As news of the closure rippled through Detroit, Zionism became the prevailing narrative as to why it happened. The store’s Instagram page began filling up with comments accusing the new owner of being a “Zionist,” while one Reddit commenter who claimed to be an ex-staffer theorized, “He’s practicing: exploiting Detroit so he can go do illegal s**t in Palestine.” On a social media platform, a Detroit-based mutual aid group called Kafka a “Zionist land baron.” One of Kafka’s non-Jewish commercial tenants, a Brazilian restaurateur whose family originated in Lebanon, told JTA his business was now on a “blacklist” of places to boycott because he rents from Kafka.
“For some reason I’ve been punished for things he was saying or believing,” Javier Bardauil said. “What do you want me to do, burn this restaurant because you don’t like my landlord? I’m employing more than 50 people in Detroit.”
Bardauil said he was especially frustrated because he doesn’t think he agrees with Kafka about the Israel-Hamas war.
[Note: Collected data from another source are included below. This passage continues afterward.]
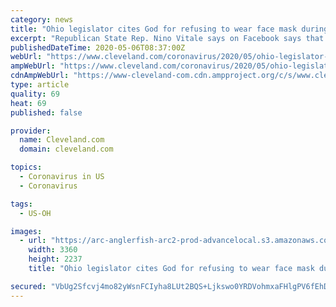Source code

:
 ```yaml
---
category: news
title: "Ohio legislator cites God for refusing to wear face mask during coronavirus crisis"
excerpt: "Republican State Rep. Nino Vitale says on Facebook says that because he believes man was created in the image of God, he won't wear a face mask."
publishedDateTime: 2020-05-06T08:37:00Z
webUrl: "https://www.cleveland.com/coronavirus/2020/05/ohio-legislator-cites-god-for-refusing-to-wear-face-mask-during-coronavirus-crisis.html"
ampWebUrl: "https://www.cleveland.com/coronavirus/2020/05/ohio-legislator-cites-god-for-refusing-to-wear-face-mask-during-coronavirus-crisis.html?outputType=amp"
cdnAmpWebUrl: "https://www-cleveland-com.cdn.ampproject.org/c/s/www.cleveland.com/coronavirus/2020/05/ohio-legislator-cites-god-for-refusing-to-wear-face-mask-during-coronavirus-crisis.html?outputType=amp"
type: article
quality: 69
heat: 69
published: false

provider:
  name: Cleveland.com
  domain: cleveland.com

topics:
  - Coronavirus in US
  - Coronavirus

tags:
  - US-OH

images:
  - url: "https://arc-anglerfish-arc2-prod-advancelocal.s3.amazonaws.com/public/WGNRF325CZDBVNJXE7UQBK4KUM.jpg"
    width: 3360
    height: 2237
    title: "Ohio legislator cites God for refusing to wear face mask during coronavirus crisis"

secured: "VbUg2Sfcvj4mo82yWsnFCIyha8LUt2BQS+Ljkswo0YRDVohmxaFHlgPV6fEhD1HpQ5S4EYy6e3ZG3NJ+Bj5rw4BoMZokzJqjmeDYokIbE5hBj2lIoi6cKbCwuyr1F3K59kgB7RUfio+xrqHC/kHsdRA+u00P4V/o633jgr1tEjbwePgGhIVF5ILu35z1oW8QAujZrNfSPSrQASlPf49MO/Z7kh47sR1UKLQINKfD22KkXvIGJNtEMzoHdMmI0c8aW6TMHJE9e2XW37Sws8GCJKeAk8WvUXeY/S8r3TQcoYlHr5yJp38ZMdbLZ/1Aqfszwyme8qLtxYj4HsIxkdSgj0SpwP0LEiAeuX4gEw+ZJ7Qy1VUE4eRMmC9kAttAJ9oPT5RGnLeU0OXQd9GhnYkmy1T9VhLUqGbXzm9TDEwfxKDZNvEDsCRuPKWN+xmFe7rwxY/aF4rpkvsy0c1HSn+YDoNlcuVRlcB+QYS/zUM8r+8=;fOHe2dm/pNczOFLcAaluQw=="
---
```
“I’m pissed too about what’s going on in Palestine right now. I think war is not good for anyone,” he said. Of the protesters, he said, “The worst part is they don’t know what they’re talking about.”
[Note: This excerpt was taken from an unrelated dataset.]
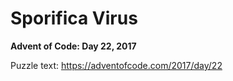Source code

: # Sporifica Virus

**Advent of Code: Day 22, 2017**

Puzzle text: https://adventofcode.com/2017/day/22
Despite all the commotion, Kauf is still excited to relaunch the Detroit Institute of Bagels as part of Cafe Prince. But it was clear that the road ahead would be challenging: Online, activists were starting to DM customers who shared photos from inside Cafe Prince. They were sending them local coverage of Kafka in the hopes of dissuading people from patronizing his cafe.
So even as he embarks on the new venture, Kauf is no longer sure if he and his wife want to put down roots in Detroit.
“We’re not wanted,” he said. “I’m worried about raising a child here. I fear they won’t find a community where they truly belong.”
He returned to sizing up the space. The store had been closed for days. The lights were turned off. A mezuzah still hung on the doorframe. He was still confused.
“I love all people,” Kauf said. “I don’t want any negativity in my life.”